Что ж мне Вас хвалить, дорогой друг! Почти все изумительно. Самое изумительное, по-моему, «Хорошая жизнь» и «Игнат». Но какой Вы (по крайней мере тогда были) мрачный писатель! Я ничего безотраднее этой «Хорошей жизни» не помню в русской литературе (убедился в том, что все Ваши рассказы этих двух томов и не все, но очень многие стихи я помнил отлично). Это никак не мешает тому разнообразию, о котором Вы мне совершенно справедливо писали. Да, дорогой друг, немного есть в классической литературе писателей, равных Вам по силе. А по знанию того, о чем Вы пишете, и вообще нет равных: конечно, язык «Записок охотника» или чеховских «Мужиков» не так хорош, как Ваш народный язык. Вы спросите: «Откуда ты, старый дурак и городской житель, можешь это знать?» Я не совсем городской житель: до семнадцати лет, а иногдаи позднее, я каждое лето проводил в очаровательной деревне Иванково, где был сахарный завод моего отца, с очаровательным домом, парком и заросшей рекой (позднее, окончив гимназию и став «большим», начал летом ездить за границу, а с 1911 года в этом раю не бывал совсем). Но эта деревня была в Волынской губернии, то есть в Малороссии. Великорусской деревни я действительно не знаю — только видел кое-что, как Ясную Поляну в 1912 году.

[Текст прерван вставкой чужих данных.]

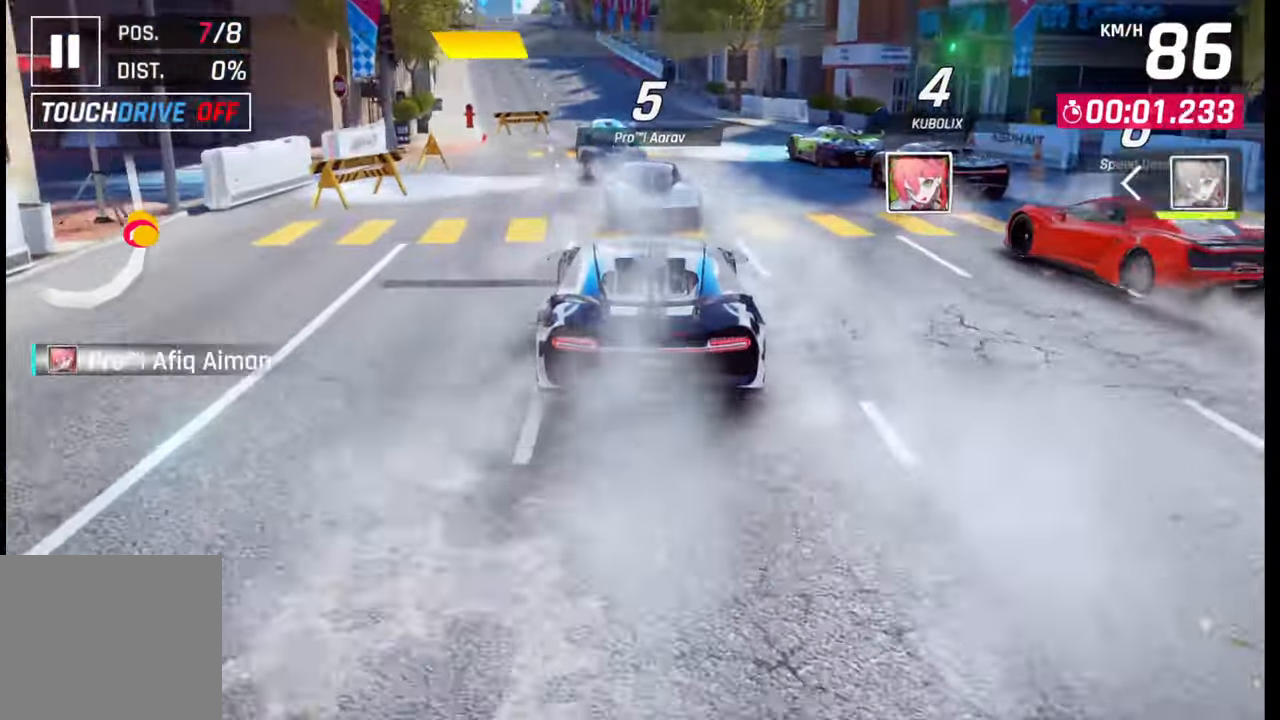
{"buttons": [], "left_stick": "center", "right_stick": "center", "events": []}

Однако писатель не может не чувствовать правды, и я понимаю, что нет ничего правдивее того, что Вами описано. Как Вы все это писали по памяти, иногда на Капри, я просто не понимаю.
Вы пишете: «что ж мне хвалить Вас!» Нет, хвалите, пожалуйста, хвалите! Ужасно рад нравиться Вам! А то ведь, если хвалит Адамович, это полрадости, 1/4 радости — ведь он не читает меня, едва знает, да и какой же он «любитель словесности», главное — художества (т. е. настоящего), — она ему нужна как прошлогодний снег... Насчет народного языка: хоть Вы и жили только в Волынской деревне — и как жили, Бог мой! — такой писатель, как Вы, с таким удивительным чутьем, умом, талантом, конечно, не может не чувствовать правды и языка великорусского, и пейзажа, и всего прочего. И опять я рад Вашим словам об этом. Только я не понимаю, чему Вы дивитесь. Как я все это помню? Да это не память. Разве это память у Вас, когда Вам приходится говорить, напр., по-французски? Это в Вашем естестве. Так это и в моем естестве — и пейзаж, и язык, и все прочее — язык и мужицкий, и мещанский, и дворянский, и охотницкий, и дурачков, и юродов, и нищих — как в Вас русский (и теперешний и разных старинных людей Ваших романов, и французский, и английский). И клянусь Вам — никогда я ничего не записывал; последние годы немало записал кое-чего в записных книжках, но не для себя, а «для потомства» — жаль, что многое из народного и вообще прежнего языка и быта уже забыто, забывается; есть у меня и много других записей — лица, пейзажи, девочки, женщины, погода, сюжеты и черты рассказов — которые, конечно, уже никогда не будут написаны, — я, верно, «уже откупался», как говорил Толстой в свои последние годы про свое «художественное» (и, увы, все еще писал кое- что, что. больно и совестно читать, — «От нее все качества», например), - но и тут: клянусь, что 9П0 этого не с натуры, а из вымыслов: лежишь, напр., читаешь — и вдруг ни с того, ни с сего представишь себе что-нибудь, до дикости не связанное с. тем, что читаешь и вообще со всем, что кругом. И опять, опять твержу (бесстыдно хвастаясь и, верно, уже будучи тем противен Вам): как 9/10 всего написанного мною на 99 процентов выдумано, так «Игнат» и «Хорошая жизнь» выдуманы: был, напр., у нас на деревне подросток пастух, про которого говорили, что он в поле на коров «лазит», — вот почти и вся правда, от которой пошла выдумка «Игната»; ходила к нам «на барский двор» одна баба, жена мелкого деревенского торгаша (вся его лавка была в большом сундуке), женщина бойкая, пронзительная, говорливая, соединил я ее не то с Ельцом, не то с Ефремовом — оттуда и пошла «Хорошая жизнь».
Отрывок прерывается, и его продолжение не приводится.